Job item: Please lay out every line of the records below as a Markdown table with the columns "Row" and "Line", numbering the rows and skipping blank lines. Leave the pictures out.

Data records START

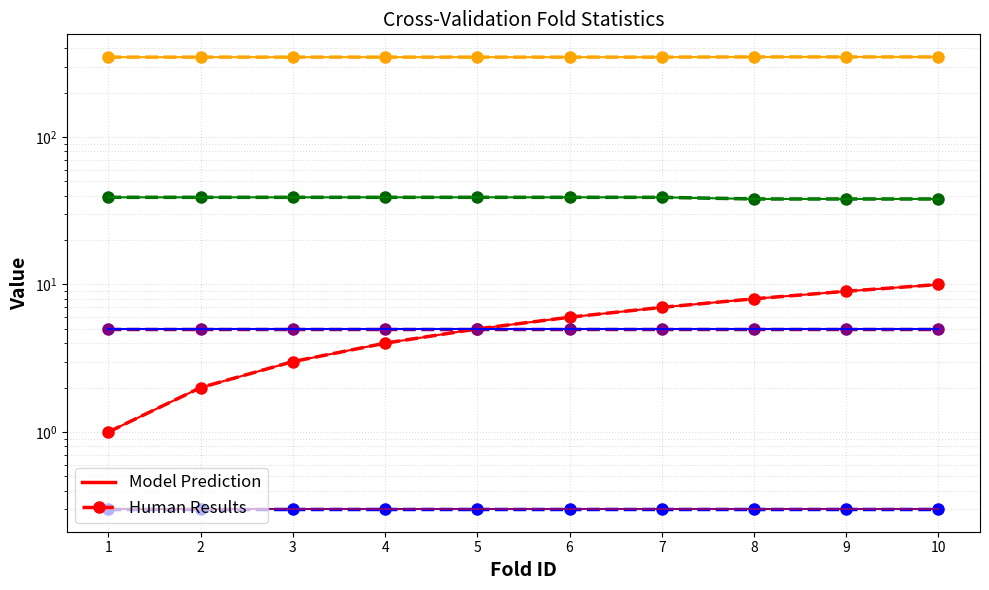

Which label corresponds to the smallest value in the chart?

1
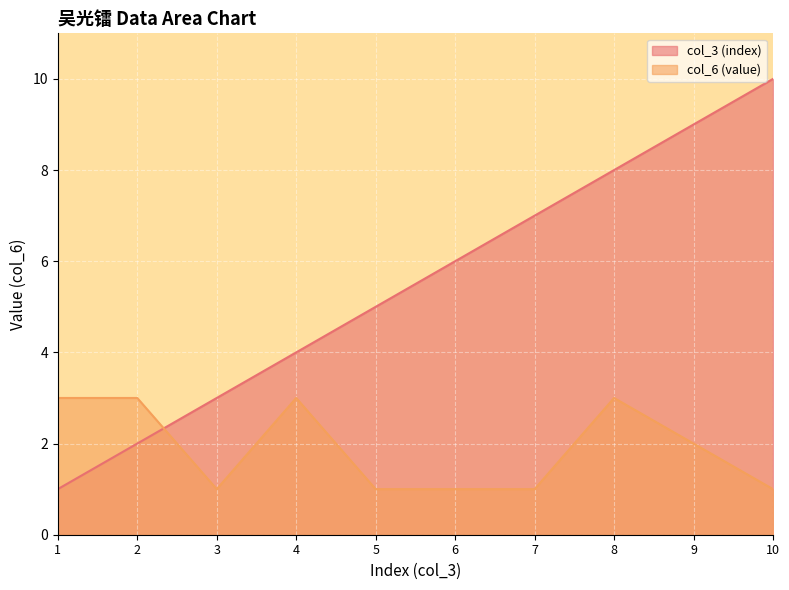

Is the value of col_6 (value) at 8 greater than the value of col_3 (index) at 5?

No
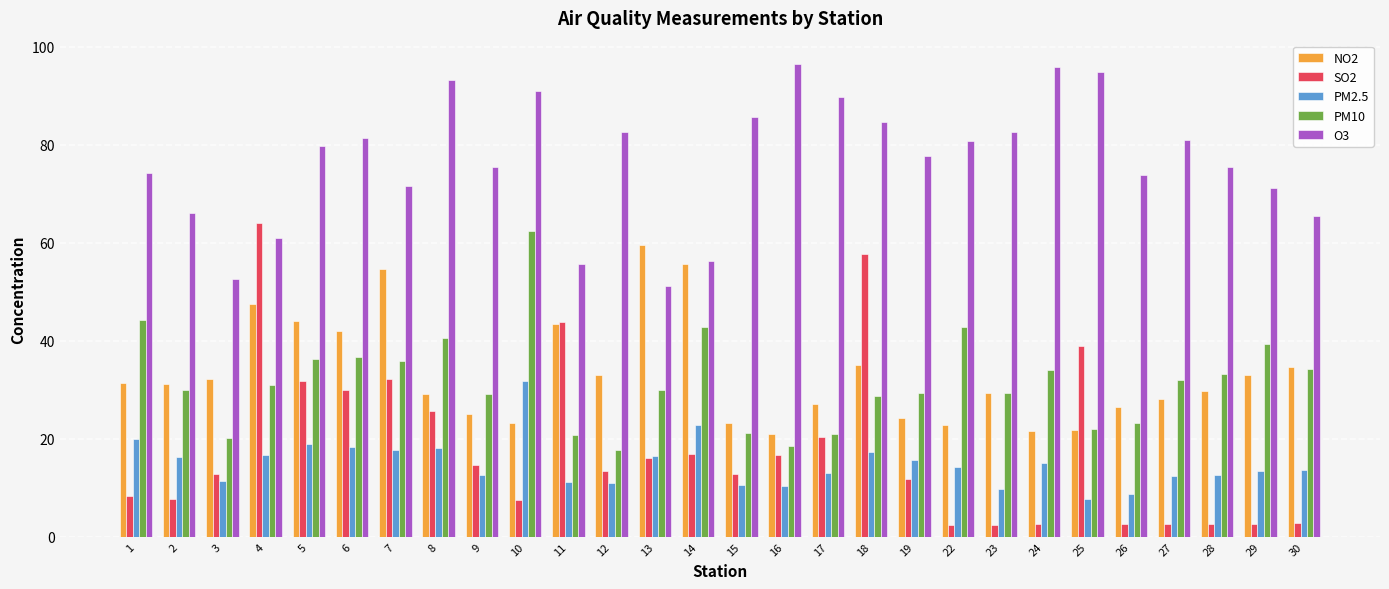

What is the difference between the PM10 values at 4 and 24?

3.1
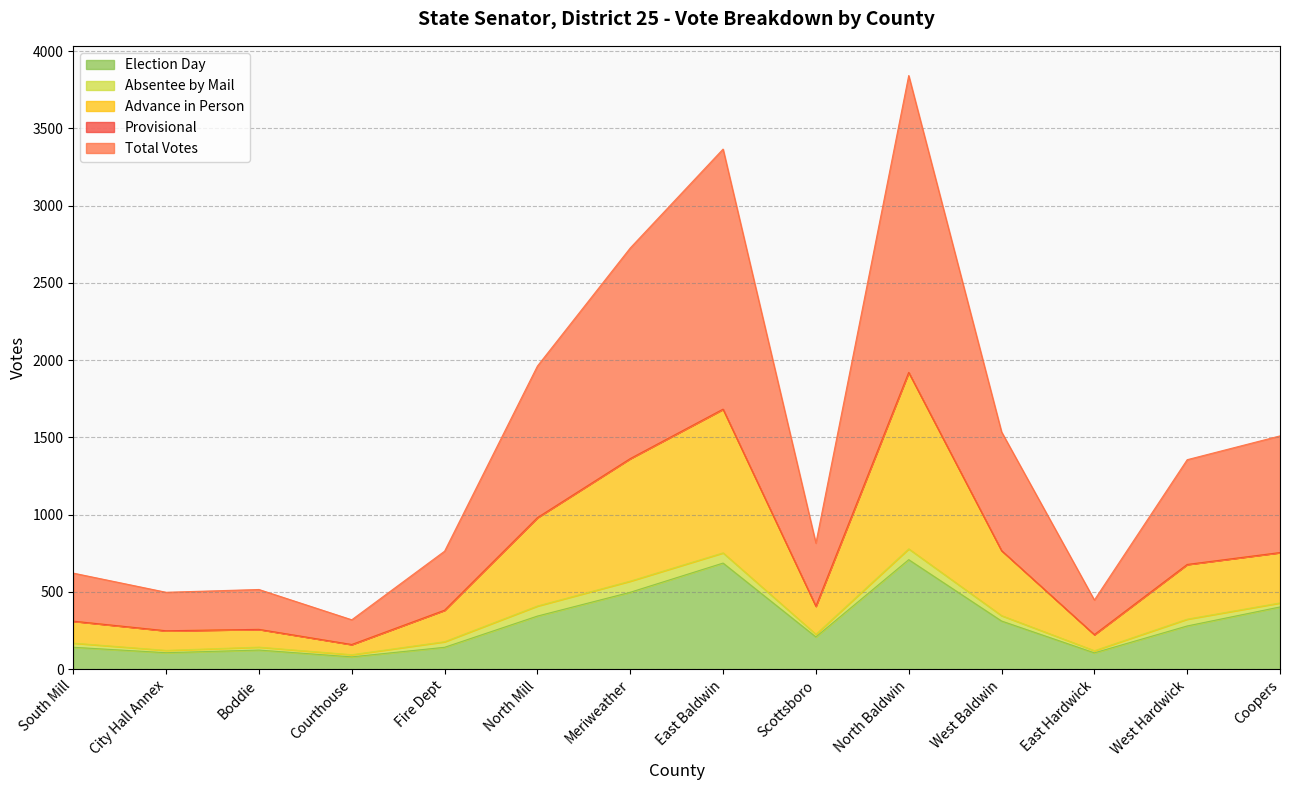

What is the highest value of the Election Day series?

709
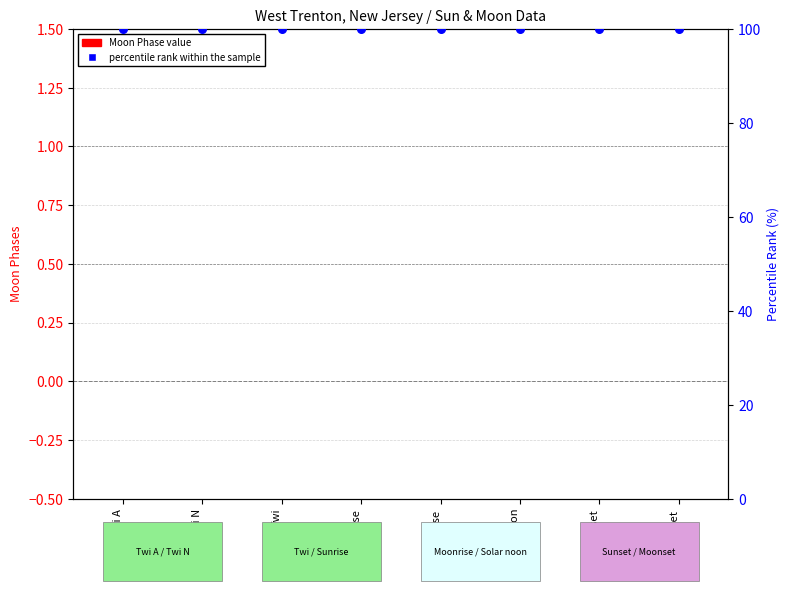

At how many categories does at least one series exceed 58?

8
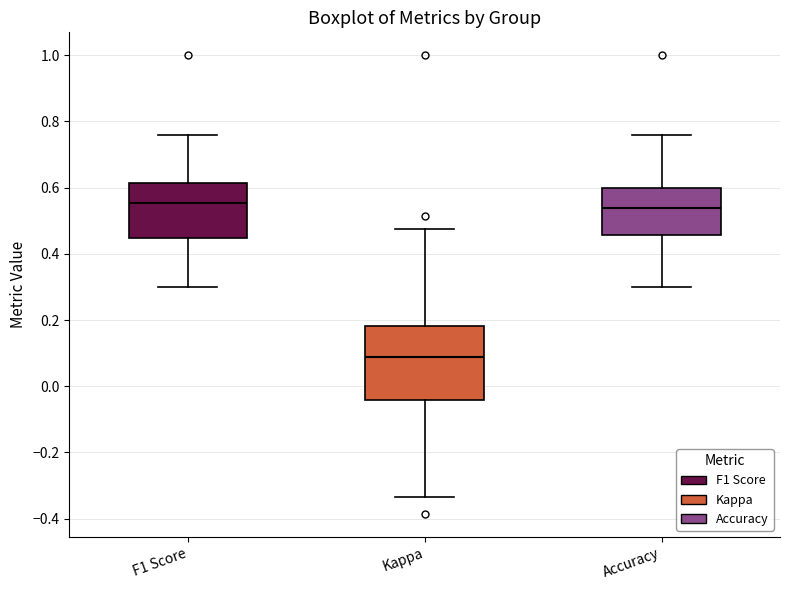

Reading left to right, read every box against the y-axis: the position of its median line, the range the box covers, and the ends of its whiskers. The values are not printed on the chart, so give them approximately, as read against the axis.

F1 Score: median 0.56, box 0.44 to 0.62, whiskers 0.30 to 0.76
Kappa: median 0.08, box -0.04 to 0.18, whiskers -0.34 to 0.48
Accuracy: median 0.54, box 0.46 to 0.60, whiskers 0.30 to 0.76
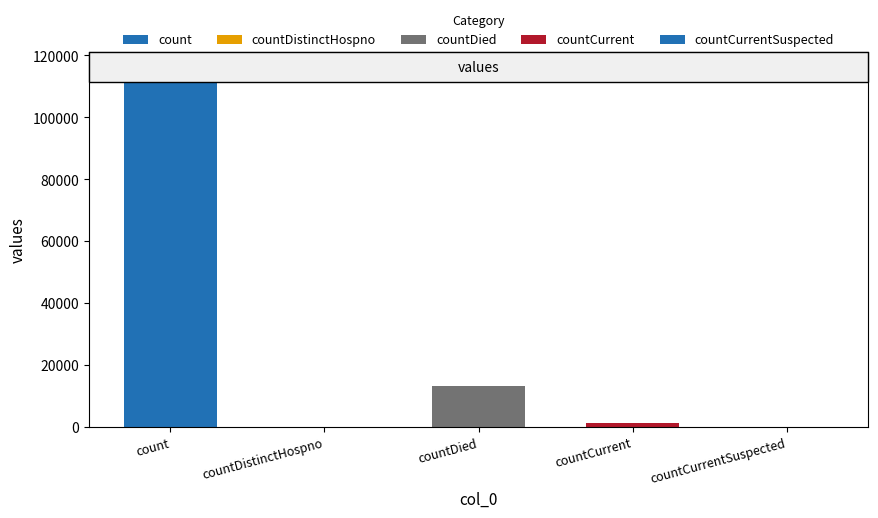

Reading left to right, extract all data points from this chart.

count=115379	countDistinctHospno=0	countDied=13343	countCurrent=1383	countCurrentSuspected=0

Data records END

Result:
| Row | Line |
|---|---|
| 1 | Which label corresponds to the smallest value in the chart? |
| 2 | 1 |
| 3 | Is the value of col_6 (value) at 8 greater than the value of col_3 (index) at 5? |
| 4 | No |
| 5 | What is the difference between the PM10 values at 4 and 24? |
| 6 | 3.1 |
| 7 | What is the highest value of the Election Day series? |
| 8 | 709 |
| 9 | At how many categories does at least one series exceed 58? |
| 10 | 8 |
| 11 | Reading left to right, read every box against the y-axis: the position of its median line, the range the box covers, and the ends of its whiskers. The values are not printed on the chart, so give them approximately, as read against the axis. |
| 12 | F1 Score: median 0.56, box 0.44 to 0.62, whiskers 0.30 to 0.76 |
| 13 | Kappa: median 0.08, box -0.04 to 0.18, whiskers -0.34 to 0.48 |
| 14 | Accuracy: median 0.54, box 0.46 to 0.60, whiskers 0.30 to 0.76 |
| 15 | Reading left to right, extract all data points from this chart. |
| 16 | count=115379	countDistinctHospno=0	countDied=13343	countCurrent=1383	countCurrentSuspected=0 |